Hazine ve Maliye Bakanı Mehmet Şimşek’in “Program başarısını kanıtladı, enflasyon geriledi” açıklamasına tepki gösteren ekonomistler, uygulanan kemer sıkma politikalarının halkı daha da yoksullaştırdığını savunuyor.
Prof. Aziz Konukman: “Bir tek emekçiye sözleşme dayatılıyor”
İktisatçı Prof. Aziz Konukman, enflasyonun temel nedeninin “talep fazlası” değil, “kâr itişli enflasyon” olduğunu belirtti. Konukman, Merkez Bankası’nın Para Politikası Kurulu açıklamalarında yer alan “fiyatlama davranışlarının dezenflasyon üzerinde risk yarattığı” ifadesine dikkat çekti.
Cumhuriyet’in haberine göre, Konukman, özel sektörün fiyatları geçmiş enflasyona göre belirlediğini, kâr marjı eklediğini, kamu kurumlarının da fiyatlandırma davranışlarıyla enflasyona katkı sunduğunu ifade etti. Buna karşın, yalnızca emekçilerin gelirlerinin sınırlı tutulduğunu vurguladı. Konukman şöyle konuştu:
“Enflasyonu artıran kâr marjları ama bir türlü serveti vergilendiremiyorlar. Ücretlilerin hem reel olarak geliri azaltılıyor hem de o azaltılmış gelirlerden bütçeye ‘vergi hortumu’ bağlanıyor. Bu tabloyu ‘popülizme dayanmadık’ diye savunmak çok ayıp.”
İnan Mutlu: “Kâbus yaşıyorlar”
Siyasal iktisatçı İnan Mutlu ise sabit gelirli kesimlerin son beş yılda “kâbus senaryosunu” yaşadığını söyledi. Mutlu, her ay ortalama 262 bin kişinin banka borcu nedeniyle yasal takibe düştüğünü belirtti.
“Asgari ücret ile açlık sınırı arasındaki makas reçetenin yanlış olduğunu gösteriyor. İnsanları daha fazla yoksullaştırarak enflasyonu düşürme fikri işlemedi. Attıkları taş, ürküttükleri kurbağaya değmedi.”

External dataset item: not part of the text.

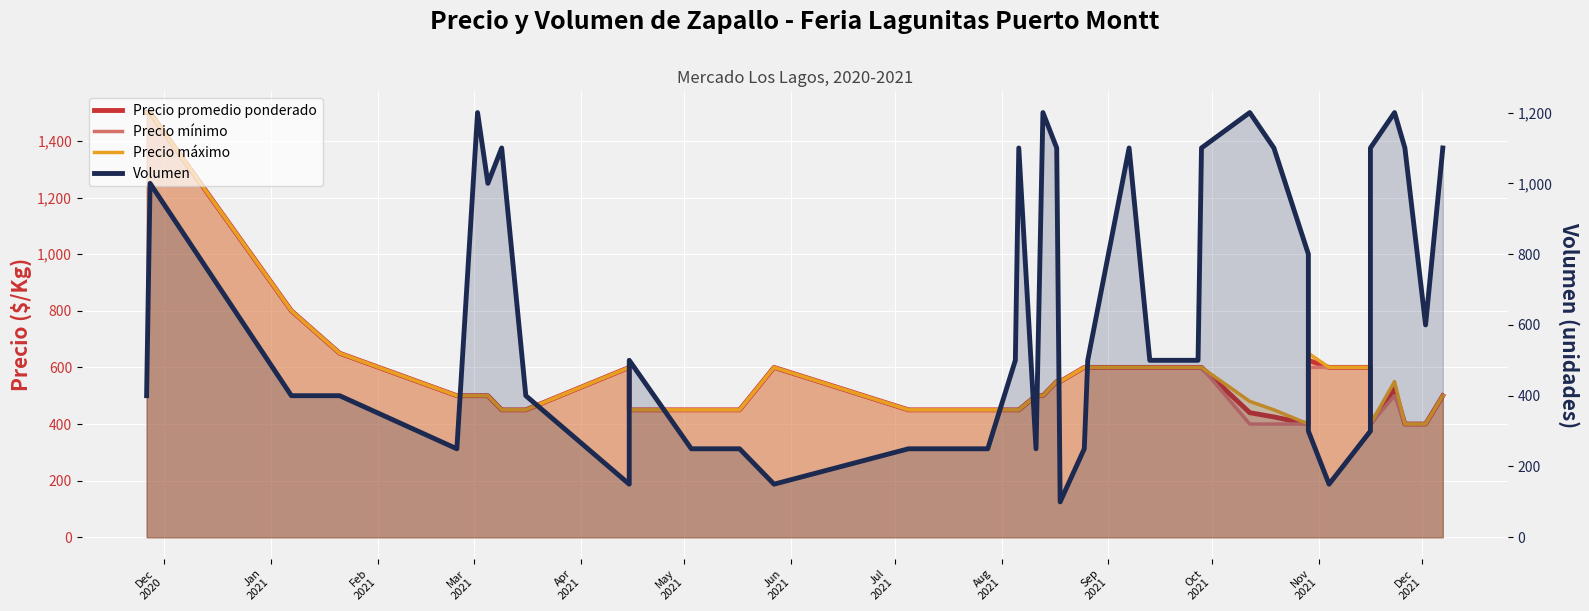

List the series in order of their peak value, lowest first.

Volumen, Precio promedio ponderado, Precio mínimo, Precio máximo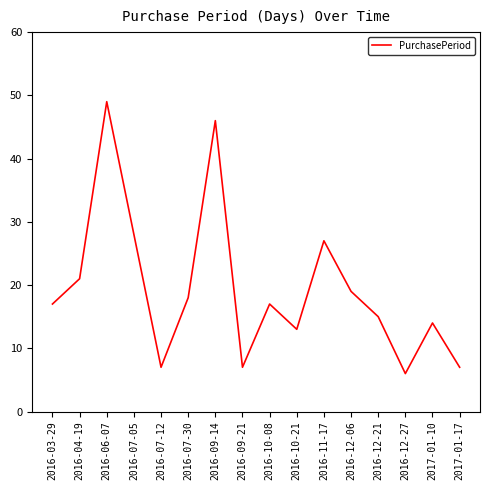

What position from the right is 2017-01-10?

2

Çözüm önerisi: Devletin rolü yeniden tanımlanmalı
Mutlu, çözümün kemer sıkmak değil, devletin ekonomideki rolünü yeniden tanımlamak olduğunu savundu. Gelir dağılımının düzeltilmesi, üretim ve sanayi politikalarının dış açığı azaltacak şekilde yeniden yapılandırılması ve yüksek gelir gruplarının daha fazla vergilendirilmesi gerektiğini ifade etti.